→ DATA FOR THIS TASK
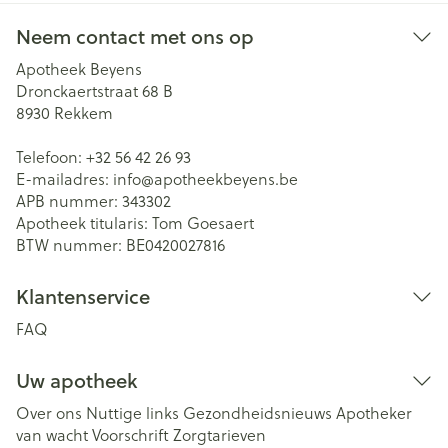
Neem contact met ons op
Apotheek Beyens
Dronckaertstraat 68 B
8930
Rekkem
Telefoon:
+32 56 42 26 93
E-mailadres:
info@
apotheekbeyens.be
APB nummer:
343302
Apotheek titularis:
Tom Goesaert
BTW nummer:
BE0420027816
Klantenservice
FAQ
Uw apotheek
Over ons
Nuttige links
Gezondheidsnieuws
Apotheker
van wacht
Voorschrift
Zorgtarieven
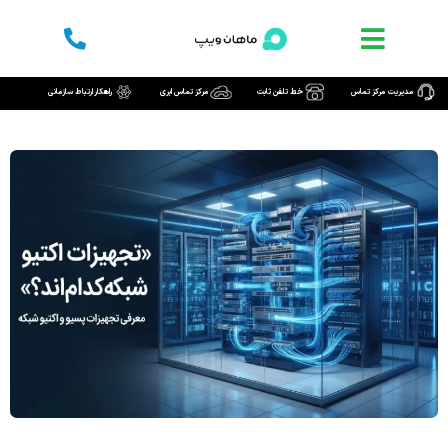
رش
ه
حتوا
مدیریت مرکز تماس
خط تلفن ثابت
مرکز تماس ابری
راهکار ارتباط سازمانی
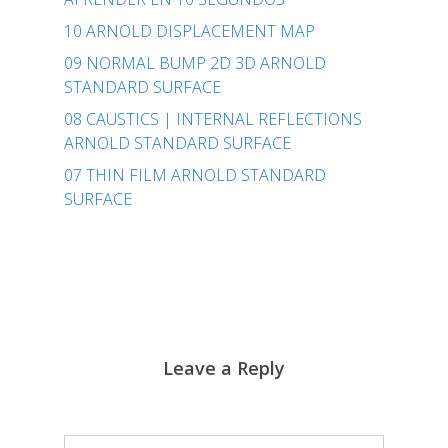
10 ARNOLD DISPLACEMENT MAP
09 NORMAL BUMP 2D 3D ARNOLD
STANDARD SURFACE
08 CAUSTICS | INTERNAL REFLECTIONS
ARNOLD STANDARD SURFACE
07 THIN FILM ARNOLD STANDARD
SURFACE
Leave a Reply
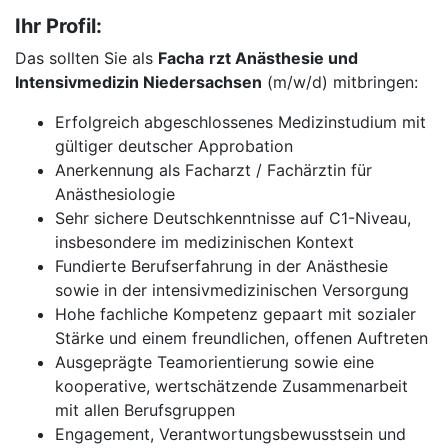
Ihr Profil:
Das sollten Sie als
Facha
rzt Anästhesie und
Intensivmedizin Niedersachsen
(m/w/d) mitbringen:
Erfolgreich abgeschlossenes Medizinstudium mit
gültiger deutscher Approbation
Anerkennung als Facharzt / Fachärztin für
Anästhesiologie
Sehr sichere Deutschkenntnisse auf C1-Niveau,
insbesondere im medizinischen Kontext
Fundierte Berufserfahrung in der Anästhesie
sowie in der intensivmedizinischen Versorgung
Hohe fachliche Kompetenz gepaart mit sozialer
Stärke und einem freundlichen, offenen Auftreten
Ausgeprägte Teamorientierung sowie eine
kooperative, wertschätzende Zusammenarbeit
mit allen Berufsgruppen
Engagement, Verantwortungsbewusstsein und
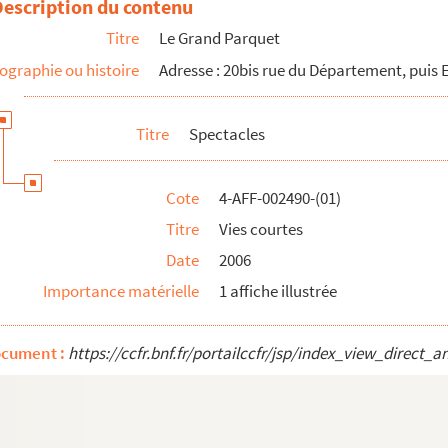
Description du contenu
Titre
Le Grand Parquet
ographie ou histoire
Adresse : 20bis rue du Département, puis 
Titre
Spectacles
Cote
4-AFF-002490-(01)
Titre
Vies courtes
Date
2006
Importance matérielle
1 affiche illustrée
ocument :
https://ccfr.bnf.fr/portailccfr/jsp/index_view_dire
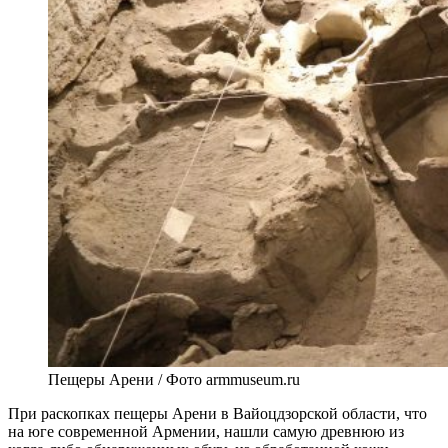
Пещеры Арени / Фото armmuseum.ru
При раскопках пещеры Арени в Вайоцдзорской области, что
на юге современной Армении, нашли самую древнюю из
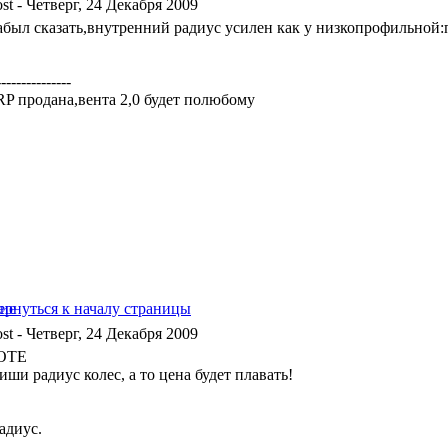
- Четверг, 24 Декабря 2009
забыл сказать,внутренний радиус усилен как у низкопрофильной:
---------------
 RP продана,вента 2,0 будет полюбому
- Четверг, 24 Декабря 2009
OTE
ши радиус колес, а то цена будет плавать!
адиус.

→ WHAT THE TASK ASKS
Using the data above, set down each line from the line with "insbesondere im medizinischen Kontext" to the line with "При раскопках пещеры" exactly, both ends included, and leave the pictures behind. Nothing else belongs.

→ EXERCISE SOLUTION
insbesondere im medizinischen Kontext
Fundierte Berufserfahrung in der Anästhesie
sowie in der intensivmedizinischen Versorgung
Hohe fachliche Kompetenz gepaart mit sozialer
Stärke und einem freundlichen, offenen Auftreten
Ausgeprägte Teamorientierung sowie eine
kooperative, wertschätzende Zusammenarbeit
mit allen Berufsgruppen
Engagement, Verantwortungsbewusstsein und
Description du contenu
Titre
Le Grand Parquet
ographie ou histoire
Adresse : 20bis rue du Département, puis 
Titre
Spectacles
Cote
4-AFF-002490-(01)
Titre
Vies courtes
Date
2006
Importance matérielle
1 affiche illustrée
ocument :
https://ccfr.bnf.fr/portailccfr/jsp/index_view_dire
Пещеры Арени / Фото armmuseum.ru
При раскопках пещеры Арени в Вайоцдзорской области, что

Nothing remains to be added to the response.